Books

THE LANGUAGE OF NATURAL DESCRIPTION IN EIGHTEENTH-CENTURY POETRY,

June 1949 Vernon Hall Jr.
Books
THE LANGUAGE OF NATURAL DESCRIPTION IN EIGHTEENTH-CENTURY POETRY,
June 1949 Vernon Hall Jr.

by John Arthos '3O. Univ.of Michigan Press. 1949. pp. 463. $6.00.

Since the Romantic movement the "stock diction" of eighteenth century poetry has been held up to scorn. Rather than having attempted to understand what lay behind it most critics have been content to quote laughingly such periphrases as "scaly, breed" for fish and "radiant orbs" for stars in order to show how ridiculous the verse of what they call the "age of prose" was. Yet, within the past twenty years or so a realization has been growing, aided by the studies of such men as Bateson and Tillotson, that we have been unduly limiting our sensibility by rejecting as poetry the work of a whole age of English poets.

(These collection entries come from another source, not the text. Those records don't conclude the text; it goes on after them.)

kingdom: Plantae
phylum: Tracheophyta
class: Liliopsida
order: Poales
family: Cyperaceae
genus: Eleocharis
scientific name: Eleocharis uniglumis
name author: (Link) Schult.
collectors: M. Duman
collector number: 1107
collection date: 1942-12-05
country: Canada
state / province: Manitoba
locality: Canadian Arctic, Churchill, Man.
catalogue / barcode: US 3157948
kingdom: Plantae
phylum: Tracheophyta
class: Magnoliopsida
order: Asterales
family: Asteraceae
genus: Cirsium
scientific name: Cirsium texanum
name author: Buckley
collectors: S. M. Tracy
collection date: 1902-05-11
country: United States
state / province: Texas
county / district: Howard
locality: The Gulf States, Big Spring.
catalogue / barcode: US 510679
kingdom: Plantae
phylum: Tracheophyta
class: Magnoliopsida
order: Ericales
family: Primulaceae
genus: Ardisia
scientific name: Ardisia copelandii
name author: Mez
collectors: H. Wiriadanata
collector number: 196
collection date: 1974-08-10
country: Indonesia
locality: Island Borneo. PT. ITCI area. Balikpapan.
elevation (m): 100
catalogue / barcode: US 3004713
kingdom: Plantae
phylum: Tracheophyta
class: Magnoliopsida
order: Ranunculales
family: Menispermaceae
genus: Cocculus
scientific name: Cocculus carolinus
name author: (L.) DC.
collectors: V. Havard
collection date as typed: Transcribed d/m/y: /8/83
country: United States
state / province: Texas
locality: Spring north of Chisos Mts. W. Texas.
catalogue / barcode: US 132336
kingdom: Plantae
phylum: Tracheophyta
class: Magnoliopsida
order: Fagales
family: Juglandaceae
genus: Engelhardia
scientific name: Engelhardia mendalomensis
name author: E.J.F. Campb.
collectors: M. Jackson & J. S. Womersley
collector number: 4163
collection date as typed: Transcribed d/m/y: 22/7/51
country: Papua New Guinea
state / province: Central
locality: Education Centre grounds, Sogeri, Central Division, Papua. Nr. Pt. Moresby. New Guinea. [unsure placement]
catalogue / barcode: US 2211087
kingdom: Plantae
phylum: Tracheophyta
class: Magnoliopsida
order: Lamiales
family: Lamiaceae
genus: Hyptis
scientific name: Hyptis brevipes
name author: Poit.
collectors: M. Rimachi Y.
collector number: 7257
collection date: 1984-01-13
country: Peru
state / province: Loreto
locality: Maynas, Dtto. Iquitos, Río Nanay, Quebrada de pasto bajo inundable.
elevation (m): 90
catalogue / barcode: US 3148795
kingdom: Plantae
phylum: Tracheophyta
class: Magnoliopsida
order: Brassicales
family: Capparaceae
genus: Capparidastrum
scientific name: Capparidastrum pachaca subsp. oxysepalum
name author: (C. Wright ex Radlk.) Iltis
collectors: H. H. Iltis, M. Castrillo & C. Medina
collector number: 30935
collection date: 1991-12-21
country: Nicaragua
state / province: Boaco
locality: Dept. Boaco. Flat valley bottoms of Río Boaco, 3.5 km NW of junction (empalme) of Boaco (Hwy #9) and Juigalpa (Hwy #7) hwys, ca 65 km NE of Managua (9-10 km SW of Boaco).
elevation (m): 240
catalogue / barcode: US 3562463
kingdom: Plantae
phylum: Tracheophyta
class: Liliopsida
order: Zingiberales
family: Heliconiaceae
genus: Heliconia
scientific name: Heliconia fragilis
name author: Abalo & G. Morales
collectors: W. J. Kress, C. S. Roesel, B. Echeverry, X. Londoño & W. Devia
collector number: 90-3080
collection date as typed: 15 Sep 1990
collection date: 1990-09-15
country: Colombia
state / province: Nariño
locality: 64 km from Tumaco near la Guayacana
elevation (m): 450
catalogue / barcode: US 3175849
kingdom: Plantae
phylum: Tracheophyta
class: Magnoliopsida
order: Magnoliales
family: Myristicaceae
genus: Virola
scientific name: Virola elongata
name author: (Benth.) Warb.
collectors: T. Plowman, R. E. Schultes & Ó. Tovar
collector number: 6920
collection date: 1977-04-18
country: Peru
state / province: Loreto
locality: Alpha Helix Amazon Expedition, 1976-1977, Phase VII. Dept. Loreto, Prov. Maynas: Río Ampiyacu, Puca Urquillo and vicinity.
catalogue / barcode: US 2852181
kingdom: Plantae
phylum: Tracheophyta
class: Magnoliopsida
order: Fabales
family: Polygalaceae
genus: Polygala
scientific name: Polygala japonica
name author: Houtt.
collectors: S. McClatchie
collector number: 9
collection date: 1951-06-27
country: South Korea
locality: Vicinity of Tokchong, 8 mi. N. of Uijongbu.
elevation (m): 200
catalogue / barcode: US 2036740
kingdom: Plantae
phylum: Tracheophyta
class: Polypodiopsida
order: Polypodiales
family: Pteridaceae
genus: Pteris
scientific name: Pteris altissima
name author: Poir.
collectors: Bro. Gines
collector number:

This book is another effort to help us to more fairly assess the whole problem of stock diction, particularly that used in the description of nature by the eighteenth century poets. It suggests that the stable vocabulary was the result of a view of the world as a stable harmonious balance of elements and that the charm of nature was in its sure constancy. Thus the function of poetry was to recreate this charm by drawing from the common store of accurate, truthful nature epithets.

To support this thesis the author has devised a book which, as he admits, is something like a dictionary. Three great lists of significant words, periphrases, and epithets with the suffix -y take up over four hundred pages-Such a form naturally limits the book to the specialists but he will find in it a wealth of interesting material.